Cauliflower Rice Bowls

KATE-LEMERE

I’m late to the cauliflower party, but you know what they say. Better late than never. I truly just discovered cauliflower rice and it’s changing my life. LOL.

You can make these Cauliflower Rice Bowls in a big batch and portion for two-three days of lunches, or you can make it for a single dinner to feed your family.

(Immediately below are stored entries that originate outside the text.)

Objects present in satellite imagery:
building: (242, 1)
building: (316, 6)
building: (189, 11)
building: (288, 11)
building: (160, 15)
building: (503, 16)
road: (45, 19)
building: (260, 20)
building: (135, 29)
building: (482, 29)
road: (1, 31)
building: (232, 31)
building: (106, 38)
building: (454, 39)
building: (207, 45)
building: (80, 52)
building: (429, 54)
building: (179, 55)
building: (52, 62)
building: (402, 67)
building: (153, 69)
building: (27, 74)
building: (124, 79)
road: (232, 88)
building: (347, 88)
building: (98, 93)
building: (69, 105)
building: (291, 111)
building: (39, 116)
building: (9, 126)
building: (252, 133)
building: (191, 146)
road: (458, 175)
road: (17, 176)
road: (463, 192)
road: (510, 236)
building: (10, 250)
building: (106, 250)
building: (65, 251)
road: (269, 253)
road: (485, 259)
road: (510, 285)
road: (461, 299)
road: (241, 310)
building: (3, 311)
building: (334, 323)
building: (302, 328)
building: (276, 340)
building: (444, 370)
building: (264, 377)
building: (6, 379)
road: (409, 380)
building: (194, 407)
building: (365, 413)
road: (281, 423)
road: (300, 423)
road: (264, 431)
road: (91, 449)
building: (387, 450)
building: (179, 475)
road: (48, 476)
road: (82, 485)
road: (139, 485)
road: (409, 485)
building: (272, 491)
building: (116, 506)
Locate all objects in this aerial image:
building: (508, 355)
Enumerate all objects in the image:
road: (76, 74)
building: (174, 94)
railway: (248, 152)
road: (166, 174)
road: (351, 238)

The below recipe will either serve 2-4 people (depending on how much you like to eat) or can stretch across 2-4 meals, again, depending on how much you like to eat. For me, I portioned three lunches, and I savored every bite.

KATE-LEMERE

Cauliflower Rice Bowls

Ingredients

For the Cauliflower Rice Bowl

  • 1 bag of cauliflower rice
  • Three links of Applegate chicken sausage (I used the spinach and feta)
  • A handful of diced cherry tomatoes (sundried works too!)
  • Two handfuls of spinach

For the Sauce

  • 1 TBS cashew butter (per serving)
  • 1 TBS pesto (per serving)
  • Splash of water to thin the sauce

*Double or triple depending on your caloric consumption goals, needs, or personal tastes and preference!

Directions

  1. Make your sauce by taking a 1:1 ratio of cashew butter and pesto. Adding a dash of water and blending using a hand blender or whisking until sauce reaches a thinned and incorporated consistency
  2. Sautee the chicken sausage until nearly cooked through. I like my sausage to be a little crispy so I sautee until it’s nearly cooked before moving forward
  3. Add cauliflower rice and sautee while stirring frequently until soft and starts to turn slightly translucent
  4. Add tomatoes and spinach while stirring until both start to wilt
  5. Stir in sauce mixture until fully incorporated and combined

The best part? These ingredients can be replaced or substituted depending on what you have in your fridge!

Protein:

  • Sausage
  • Ground meat
  • Tuna or other fish
  • Tofu
  • Lentils

I like sausage because it’s super easy, and I can buy them at the store with minimal prep.

Carbohydrates/Veggies:

  • Zucchini
  • Green beans
  • Eggplant
  • Artichoke hearts
  • Hearts of palm
  • Brussels sprouts

In under 10 minutes you’ve got a hot, savory, FILLING meal that helps you feel great. Make it, and lemme know how you LOVE IT. I know you will.